Already, opponents are lining up against the Illiana Expressway, even before the actual route is chosen. The opposition is premature at best.
Lake County Commissioner Gerry Scheub, D-Crown Point, and state Rep. Rick Niemeyer, R-Lowell, gave their 2 cents' worth recently to James A. Earl II, project manager for the Indiana Department of Transportation.
"I can't see any benefit to Indiana," Niemeyer said.
We sure can.
This expressway isn't so much about providing a high-speed route for residents of southern Lake County, although it would offer that, as much as it is a way to siphon truck traffic off U.S. 30 and the Borman Expressway.
The Illiana Expressway would provide significant traffic congestion relief on U.S. 30 and the Borman Expressway. Don't forget that additional lanes can't be added to the Borman, and widening U.S. 30 is problematic because of the number of businesses along this busy commercial corridor.

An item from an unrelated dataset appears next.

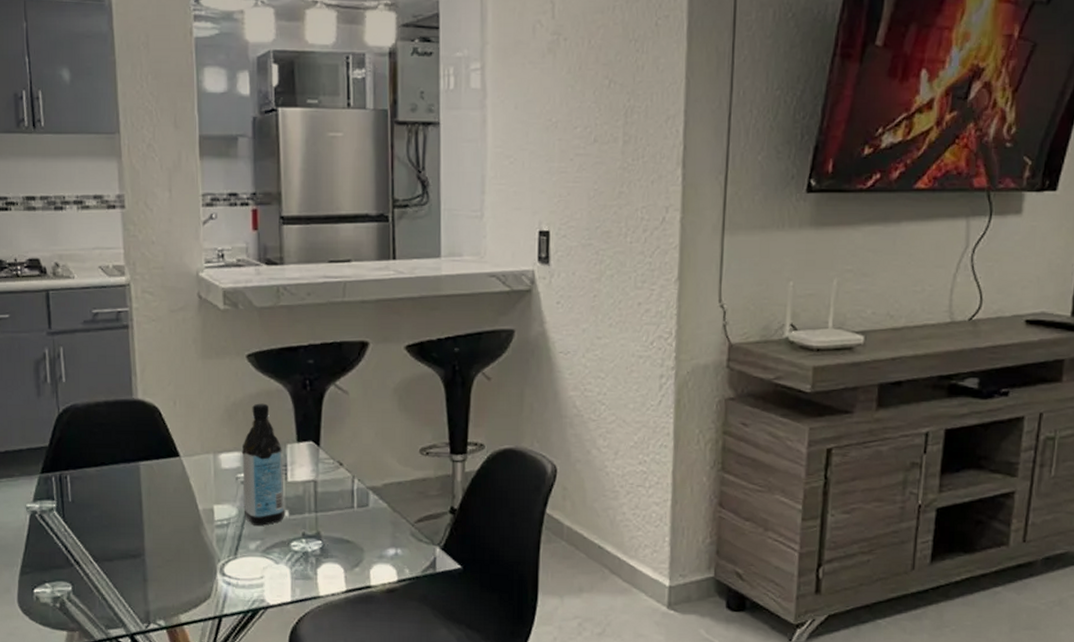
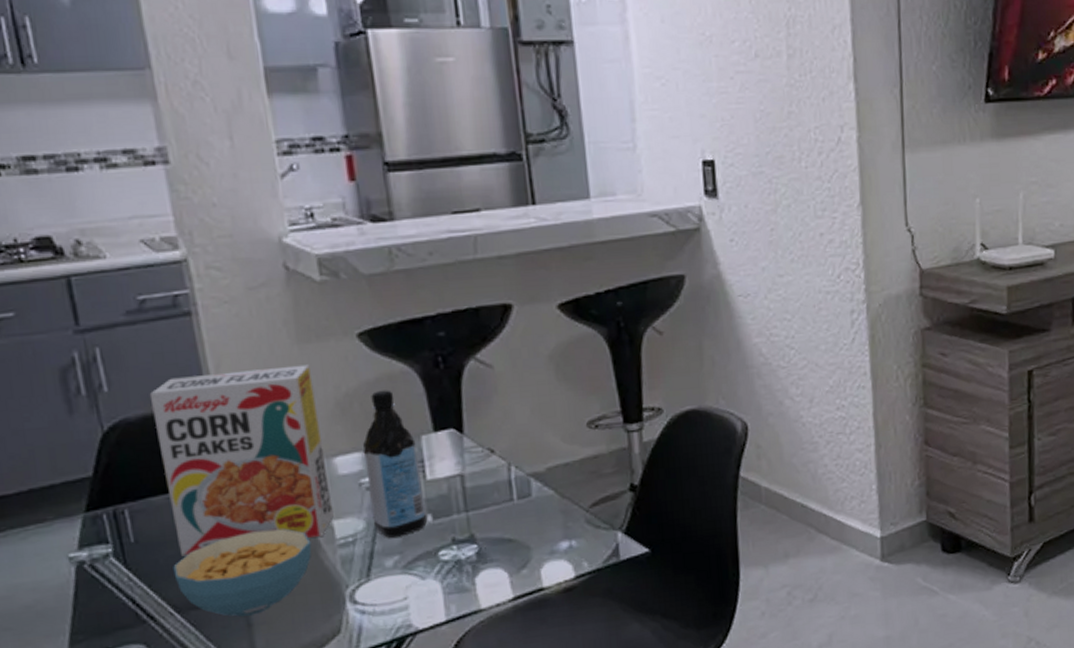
cereal box: none [93,375,215,518] -> present [149,364,334,557]
cereal bowl: none [96,505,196,573] -> present [173,528,312,617]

And don't forget the jobs involved not just in building and operating the highway, but also in providing services to truckers and others who would use it.
Scheub complained about road closures in south Lake County. "Your proposal will endanger the safety of the citizens, police, fire, ambulance, highway department and school buses and put a tremendous burden on remaining north-south roads," Scheub said.
Earl asked county officials to help design a better highway. Rather than oppose it outright, Scheub, Niemeyer, Tri-Creek Republicans and others should take up Earl's offer.
The 60-mile highway would run from Interstate 65, just south of 153rd Avenue, west between Lowell and Cedar Lake, merging with Interstate 55 in Illinois. The corridor is now 2,000 feet wide but will be narrowed to 400 feet this fall.
The expressway planners would do well to consider not just traffic flow on the expressway, but also on roads under and around it. Look at which roads would be cut off, what that would mean to the residents and businesses in the area, and how emergency services would be affected.
Make no mistake; this road must be built. it is needed for congestion relief and jobs.
But design decisions should be influenced by local input. Planning well means designing the road in a way that invalidates many of the opposing arguments.